Data excerpts:

--

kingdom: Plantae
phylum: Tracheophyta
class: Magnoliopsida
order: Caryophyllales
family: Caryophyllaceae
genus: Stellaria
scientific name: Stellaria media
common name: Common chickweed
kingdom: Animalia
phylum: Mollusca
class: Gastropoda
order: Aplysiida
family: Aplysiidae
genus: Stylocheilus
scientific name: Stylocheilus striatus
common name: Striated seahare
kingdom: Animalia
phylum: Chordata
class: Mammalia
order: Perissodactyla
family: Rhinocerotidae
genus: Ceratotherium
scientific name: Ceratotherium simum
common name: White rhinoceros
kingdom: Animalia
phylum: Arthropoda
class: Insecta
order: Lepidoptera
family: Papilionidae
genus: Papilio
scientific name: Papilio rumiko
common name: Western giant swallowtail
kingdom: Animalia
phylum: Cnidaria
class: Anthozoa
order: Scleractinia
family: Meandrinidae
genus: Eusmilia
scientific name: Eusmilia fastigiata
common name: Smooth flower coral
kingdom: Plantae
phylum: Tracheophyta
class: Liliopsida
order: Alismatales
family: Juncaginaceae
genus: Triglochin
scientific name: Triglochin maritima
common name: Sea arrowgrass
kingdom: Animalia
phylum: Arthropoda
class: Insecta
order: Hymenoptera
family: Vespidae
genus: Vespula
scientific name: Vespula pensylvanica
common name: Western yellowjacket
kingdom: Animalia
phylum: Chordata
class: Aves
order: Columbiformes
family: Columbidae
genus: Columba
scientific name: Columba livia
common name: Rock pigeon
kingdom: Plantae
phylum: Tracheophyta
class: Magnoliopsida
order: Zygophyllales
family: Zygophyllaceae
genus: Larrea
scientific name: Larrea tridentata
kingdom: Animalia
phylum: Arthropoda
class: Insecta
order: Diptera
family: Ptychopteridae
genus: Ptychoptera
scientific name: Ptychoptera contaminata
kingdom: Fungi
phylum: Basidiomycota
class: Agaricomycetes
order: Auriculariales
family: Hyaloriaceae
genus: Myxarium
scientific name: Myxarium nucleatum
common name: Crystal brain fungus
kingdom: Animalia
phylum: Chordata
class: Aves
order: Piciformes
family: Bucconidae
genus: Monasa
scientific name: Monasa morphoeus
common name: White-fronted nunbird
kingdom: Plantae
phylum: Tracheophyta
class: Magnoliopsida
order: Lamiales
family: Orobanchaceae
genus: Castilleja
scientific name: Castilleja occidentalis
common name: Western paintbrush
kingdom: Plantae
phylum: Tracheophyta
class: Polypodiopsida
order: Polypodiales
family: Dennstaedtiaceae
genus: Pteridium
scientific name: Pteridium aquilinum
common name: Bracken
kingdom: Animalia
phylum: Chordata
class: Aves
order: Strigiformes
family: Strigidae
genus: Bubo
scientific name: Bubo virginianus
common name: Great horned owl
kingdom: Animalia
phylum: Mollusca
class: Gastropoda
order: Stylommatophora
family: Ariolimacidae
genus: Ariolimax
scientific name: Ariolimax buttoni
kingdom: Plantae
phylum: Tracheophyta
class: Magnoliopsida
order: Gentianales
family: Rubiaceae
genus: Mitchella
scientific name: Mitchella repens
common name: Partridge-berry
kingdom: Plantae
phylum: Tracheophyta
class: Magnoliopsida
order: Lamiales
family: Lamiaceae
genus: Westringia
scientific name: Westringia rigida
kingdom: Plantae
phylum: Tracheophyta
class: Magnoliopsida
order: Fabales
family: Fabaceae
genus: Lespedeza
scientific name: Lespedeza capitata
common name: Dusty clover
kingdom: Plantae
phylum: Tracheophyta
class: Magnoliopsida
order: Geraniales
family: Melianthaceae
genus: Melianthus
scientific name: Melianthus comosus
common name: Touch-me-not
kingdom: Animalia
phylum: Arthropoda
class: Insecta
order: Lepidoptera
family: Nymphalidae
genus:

--

- _Task objective_: Rewrite all the records with "scientific name" switched to "binomial name" everywhere it appears, leaving every other part of the lines as it is.

- _Correct answer_:
kingdom: Plantae
phylum: Tracheophyta
class: Magnoliopsida
order: Caryophyllales
family: Caryophyllaceae
genus: Stellaria
binomial name: Stellaria media
common name: Common chickweed
kingdom: Animalia
phylum: Mollusca
class: Gastropoda
order: Aplysiida
family: Aplysiidae
genus: Stylocheilus
binomial name: Stylocheilus striatus
common name: Striated seahare
kingdom: Animalia
phylum: Chordata
class: Mammalia
order: Perissodactyla
family: Rhinocerotidae
genus: Ceratotherium
binomial name: Ceratotherium simum
common name: White rhinoceros
kingdom: Animalia
phylum: Arthropoda
class: Insecta
order: Lepidoptera
family: Papilionidae
genus: Papilio
binomial name: Papilio rumiko
common name: Western giant swallowtail
kingdom: Animalia
phylum: Cnidaria
class: Anthozoa
order: Scleractinia
family: Meandrinidae
genus: Eusmilia
binomial name: Eusmilia fastigiata
common name: Smooth flower coral
kingdom: Plantae
phylum: Tracheophyta
class: Liliopsida
order: Alismatales
family: Juncaginaceae
genus: Triglochin
binomial name: Triglochin maritima
common name: Sea arrowgrass
kingdom: Animalia
phylum: Arthropoda
class: Insecta
order: Hymenoptera
family: Vespidae
genus: Vespula
binomial name: Vespula pensylvanica
common name: Western yellowjacket
kingdom: Animalia
phylum: Chordata
class: Aves
order: Columbiformes
family: Columbidae
genus: Columba
binomial name: Columba livia
common name: Rock pigeon
kingdom: Plantae
phylum: Tracheophyta
class: Magnoliopsida
order: Zygophyllales
family: Zygophyllaceae
genus: Larrea
binomial name: Larrea tridentata
kingdom: Animalia
phylum: Arthropoda
class: Insecta
order: Diptera
family: Ptychopteridae
genus: Ptychoptera
binomial name: Ptychoptera contaminata
kingdom: Fungi
phylum: Basidiomycota
class: Agaricomycetes
order: Auriculariales
family: Hyaloriaceae
genus: Myxarium
binomial name: Myxarium nucleatum
common name: Crystal brain fungus
kingdom: Animalia
phylum: Chordata
class: Aves
order: Piciformes
family: Bucconidae
genus: Monasa
binomial name: Monasa morphoeus
common name: White-fronted nunbird
kingdom: Plantae
phylum: Tracheophyta
class: Magnoliopsida
order: Lamiales
family: Orobanchaceae
genus: Castilleja
binomial name: Castilleja occidentalis
common name: Western paintbrush
kingdom: Plantae
phylum: Tracheophyta
class: Polypodiopsida
order: Polypodiales
family: Dennstaedtiaceae
genus: Pteridium
binomial name: Pteridium aquilinum
common name: Bracken
kingdom: Animalia
phylum: Chordata
class: Aves
order: Strigiformes
family: Strigidae
genus: Bubo
binomial name: Bubo virginianus
common name: Great horned owl
kingdom: Animalia
phylum: Mollusca
class: Gastropoda
order: Stylommatophora
family: Ariolimacidae
genus: Ariolimax
binomial name: Ariolimax buttoni
kingdom: Plantae
phylum: Tracheophyta
class: Magnoliopsida
order: Gentianales
family: Rubiaceae
genus: Mitchella
binomial name: Mitchella repens
common name: Partridge-berry
kingdom: Plantae
phylum: Tracheophyta
class: Magnoliopsida
order: Lamiales
family: Lamiaceae
genus: Westringia
binomial name: Westringia rigida
kingdom: Plantae
phylum: Tracheophyta
class: Magnoliopsida
order: Fabales
family: Fabaceae
genus: Lespedeza
binomial name: Lespedeza capitata
common name: Dusty clover
kingdom: Plantae
phylum: Tracheophyta
class: Magnoliopsida
order: Geraniales
family: Melianthaceae
genus: Melianthus
binomial name: Melianthus comosus
common name: Touch-me-not
kingdom: Animalia
phylum: Arthropoda
class: Insecta
order: Lepidoptera
family: Nymphalidae
genus:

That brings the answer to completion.